Council chiefs claim an analysis of the rubbish allows them to look at trends in a particular street and work out where resources should be spent to increase recycling rates.
In 2010 a total of 40 local authorities in England either carried out their own survey or commissioned researchers to do it for them.
Communities Secretary Eric Pickles has already banned councils from fining families who inadvertently put rubbish in the wrong bin. A source close to him said he was opposed to councils secretly rifling through people’s bins ‘as a matter of principle’.
In North Lincolnshire the council commissioned a study of waste from homes in its area to target specific types of households.
Families in parts of Scunthorpe were classed as being in ‘Municipal Dependency’ – characterised by living in large council estates, watching a lot of television and having low incomes and low aspirations.
In contrast the inhabitants of parts of nearby Bottesford were classed as being in ‘Suburban Comfort’.
The audit found that the poorer families threw out three times as much rubbish as the richer households.
Poorer homes were also more likely to have overflowing bins and discard more items that could have been recycled.
The inspectors even analysed electrical items which were thrown out and found the richer homes had discarded hedge trimmers, a watch, a calculator and a set of hair tongs.
The poorer households had jettisoned a vacuum cleaner, hair straighteners and a TV remote control among other items.
Other councils which conducted surveys included Coventry, Reading, Birmingham, Wigan, Calderdale in West Yorkshire and Surrey.

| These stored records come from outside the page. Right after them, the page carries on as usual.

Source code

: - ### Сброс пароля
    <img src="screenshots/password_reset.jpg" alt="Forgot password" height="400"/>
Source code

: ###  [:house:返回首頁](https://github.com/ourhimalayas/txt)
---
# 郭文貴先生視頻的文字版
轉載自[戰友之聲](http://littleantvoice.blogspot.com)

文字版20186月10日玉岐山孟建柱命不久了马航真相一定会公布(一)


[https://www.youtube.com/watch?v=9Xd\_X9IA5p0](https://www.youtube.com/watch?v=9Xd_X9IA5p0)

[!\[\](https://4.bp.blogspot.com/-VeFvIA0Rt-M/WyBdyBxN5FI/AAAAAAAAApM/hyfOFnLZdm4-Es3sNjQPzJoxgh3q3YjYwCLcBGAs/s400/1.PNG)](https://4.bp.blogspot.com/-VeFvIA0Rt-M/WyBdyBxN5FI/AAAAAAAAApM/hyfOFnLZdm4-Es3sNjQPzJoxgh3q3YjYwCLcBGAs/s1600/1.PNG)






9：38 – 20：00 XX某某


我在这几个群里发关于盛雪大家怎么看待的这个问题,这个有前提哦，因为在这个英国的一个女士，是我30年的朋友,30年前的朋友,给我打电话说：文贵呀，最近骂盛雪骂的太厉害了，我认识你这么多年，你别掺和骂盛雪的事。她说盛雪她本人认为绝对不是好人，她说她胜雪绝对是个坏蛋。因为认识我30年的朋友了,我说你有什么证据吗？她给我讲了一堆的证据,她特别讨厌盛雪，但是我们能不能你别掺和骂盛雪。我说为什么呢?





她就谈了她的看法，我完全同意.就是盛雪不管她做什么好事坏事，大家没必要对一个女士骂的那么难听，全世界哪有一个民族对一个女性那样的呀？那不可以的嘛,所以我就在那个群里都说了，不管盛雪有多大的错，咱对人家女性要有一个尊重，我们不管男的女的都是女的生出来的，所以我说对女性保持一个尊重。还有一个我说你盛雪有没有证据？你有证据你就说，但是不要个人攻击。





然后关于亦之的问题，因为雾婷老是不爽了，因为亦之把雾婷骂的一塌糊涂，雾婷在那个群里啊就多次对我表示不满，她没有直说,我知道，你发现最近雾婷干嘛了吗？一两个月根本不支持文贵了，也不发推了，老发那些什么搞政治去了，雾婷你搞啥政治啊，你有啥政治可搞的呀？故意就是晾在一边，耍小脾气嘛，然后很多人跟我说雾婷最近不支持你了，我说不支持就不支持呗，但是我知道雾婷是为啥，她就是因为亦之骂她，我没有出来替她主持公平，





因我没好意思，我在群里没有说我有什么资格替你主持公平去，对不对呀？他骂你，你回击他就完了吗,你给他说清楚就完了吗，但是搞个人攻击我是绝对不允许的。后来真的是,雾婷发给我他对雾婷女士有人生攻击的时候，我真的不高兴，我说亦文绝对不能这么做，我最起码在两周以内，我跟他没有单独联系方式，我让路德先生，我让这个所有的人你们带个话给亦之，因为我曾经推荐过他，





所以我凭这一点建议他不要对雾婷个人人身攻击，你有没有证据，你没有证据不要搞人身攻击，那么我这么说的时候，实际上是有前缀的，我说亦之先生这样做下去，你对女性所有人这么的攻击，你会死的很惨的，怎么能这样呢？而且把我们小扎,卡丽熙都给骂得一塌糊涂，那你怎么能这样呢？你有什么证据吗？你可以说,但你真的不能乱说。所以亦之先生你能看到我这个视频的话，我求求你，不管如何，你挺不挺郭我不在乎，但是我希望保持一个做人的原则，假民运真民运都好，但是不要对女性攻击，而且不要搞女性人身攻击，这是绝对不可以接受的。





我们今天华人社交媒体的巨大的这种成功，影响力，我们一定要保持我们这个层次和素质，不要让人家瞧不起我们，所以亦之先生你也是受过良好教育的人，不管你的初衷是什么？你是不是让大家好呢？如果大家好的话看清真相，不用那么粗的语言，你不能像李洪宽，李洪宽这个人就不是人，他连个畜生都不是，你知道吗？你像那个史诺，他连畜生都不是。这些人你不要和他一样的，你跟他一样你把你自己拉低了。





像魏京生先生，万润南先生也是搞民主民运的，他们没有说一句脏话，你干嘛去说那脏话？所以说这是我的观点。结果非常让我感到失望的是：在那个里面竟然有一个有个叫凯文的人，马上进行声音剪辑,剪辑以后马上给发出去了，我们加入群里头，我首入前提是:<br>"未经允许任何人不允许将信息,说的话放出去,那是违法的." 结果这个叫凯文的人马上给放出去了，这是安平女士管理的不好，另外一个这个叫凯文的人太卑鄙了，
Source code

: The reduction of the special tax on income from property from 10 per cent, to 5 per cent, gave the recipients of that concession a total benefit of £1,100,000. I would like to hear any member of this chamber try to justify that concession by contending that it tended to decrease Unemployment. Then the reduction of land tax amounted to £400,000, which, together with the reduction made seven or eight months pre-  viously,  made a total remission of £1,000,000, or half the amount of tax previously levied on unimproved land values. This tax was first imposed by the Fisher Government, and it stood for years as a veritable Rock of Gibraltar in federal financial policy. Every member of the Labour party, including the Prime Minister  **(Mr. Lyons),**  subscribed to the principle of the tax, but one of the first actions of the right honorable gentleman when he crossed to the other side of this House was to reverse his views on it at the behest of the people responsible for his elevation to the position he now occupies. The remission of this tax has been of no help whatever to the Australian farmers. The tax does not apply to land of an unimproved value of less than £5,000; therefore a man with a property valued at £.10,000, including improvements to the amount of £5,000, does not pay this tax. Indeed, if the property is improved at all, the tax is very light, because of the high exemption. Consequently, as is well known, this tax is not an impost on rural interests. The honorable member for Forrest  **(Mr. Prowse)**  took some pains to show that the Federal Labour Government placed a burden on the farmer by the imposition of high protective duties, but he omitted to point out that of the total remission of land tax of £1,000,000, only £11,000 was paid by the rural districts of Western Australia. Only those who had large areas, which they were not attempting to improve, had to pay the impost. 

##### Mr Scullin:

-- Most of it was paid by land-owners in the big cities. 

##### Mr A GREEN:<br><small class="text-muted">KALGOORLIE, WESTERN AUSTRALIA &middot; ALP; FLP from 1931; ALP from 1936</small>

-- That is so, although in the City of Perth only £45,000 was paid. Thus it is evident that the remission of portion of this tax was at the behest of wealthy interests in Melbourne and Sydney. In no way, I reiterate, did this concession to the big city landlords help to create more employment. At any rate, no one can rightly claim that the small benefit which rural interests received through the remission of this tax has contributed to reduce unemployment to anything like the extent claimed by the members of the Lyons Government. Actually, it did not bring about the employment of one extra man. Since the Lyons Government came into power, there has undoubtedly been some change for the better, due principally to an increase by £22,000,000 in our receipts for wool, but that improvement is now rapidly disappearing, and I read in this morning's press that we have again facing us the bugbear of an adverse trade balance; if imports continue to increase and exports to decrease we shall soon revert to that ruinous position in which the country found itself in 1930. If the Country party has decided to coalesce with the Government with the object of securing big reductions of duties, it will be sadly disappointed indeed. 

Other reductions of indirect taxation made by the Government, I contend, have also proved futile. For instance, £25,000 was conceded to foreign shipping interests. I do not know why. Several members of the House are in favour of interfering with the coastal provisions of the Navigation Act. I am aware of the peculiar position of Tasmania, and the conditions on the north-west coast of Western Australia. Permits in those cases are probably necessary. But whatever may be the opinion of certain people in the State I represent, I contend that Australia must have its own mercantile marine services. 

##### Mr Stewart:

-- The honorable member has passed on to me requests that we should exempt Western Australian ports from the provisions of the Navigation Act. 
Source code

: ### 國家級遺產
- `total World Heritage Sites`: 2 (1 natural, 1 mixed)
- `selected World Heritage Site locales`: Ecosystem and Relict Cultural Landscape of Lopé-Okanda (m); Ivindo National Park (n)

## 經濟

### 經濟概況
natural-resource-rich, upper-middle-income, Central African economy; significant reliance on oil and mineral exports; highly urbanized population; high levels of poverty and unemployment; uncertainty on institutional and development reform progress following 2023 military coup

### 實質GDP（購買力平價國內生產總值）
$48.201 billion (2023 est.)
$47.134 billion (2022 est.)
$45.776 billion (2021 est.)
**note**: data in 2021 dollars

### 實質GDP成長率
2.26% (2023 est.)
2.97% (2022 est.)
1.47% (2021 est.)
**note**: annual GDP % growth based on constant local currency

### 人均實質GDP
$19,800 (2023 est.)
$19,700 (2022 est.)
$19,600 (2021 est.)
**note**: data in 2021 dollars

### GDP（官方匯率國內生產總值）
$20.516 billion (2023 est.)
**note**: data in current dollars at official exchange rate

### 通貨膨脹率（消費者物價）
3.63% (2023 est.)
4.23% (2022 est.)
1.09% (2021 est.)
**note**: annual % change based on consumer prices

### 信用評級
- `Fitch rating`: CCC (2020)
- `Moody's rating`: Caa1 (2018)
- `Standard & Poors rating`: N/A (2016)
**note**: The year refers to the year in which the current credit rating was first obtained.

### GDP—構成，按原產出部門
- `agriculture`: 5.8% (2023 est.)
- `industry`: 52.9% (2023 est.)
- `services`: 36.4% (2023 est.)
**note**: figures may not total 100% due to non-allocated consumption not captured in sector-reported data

Emma Boon of the TaxPayers’ Alliance said it ‘beggared belief’ that councils had increased spending on intrusive waste audits at a time of cuts.
‘Residents paying council tax expect to have their bins collected on time and regularly. They don’t anticipate that money will be spent on bin snoopers, rifling through their rubbish.’
David Parsons, chairman of the Local Government Association’s environment board, said: ‘From time to time it may be necessary to check that waste is not being thrown in recycling bins and contaminating recyclables which people have diligently separated.
‘A recent slight increase in contamination rates demonstrates why it is important for councils to be able to identify and work with people who misunderstand or make mistakes when sorting their rubbish.’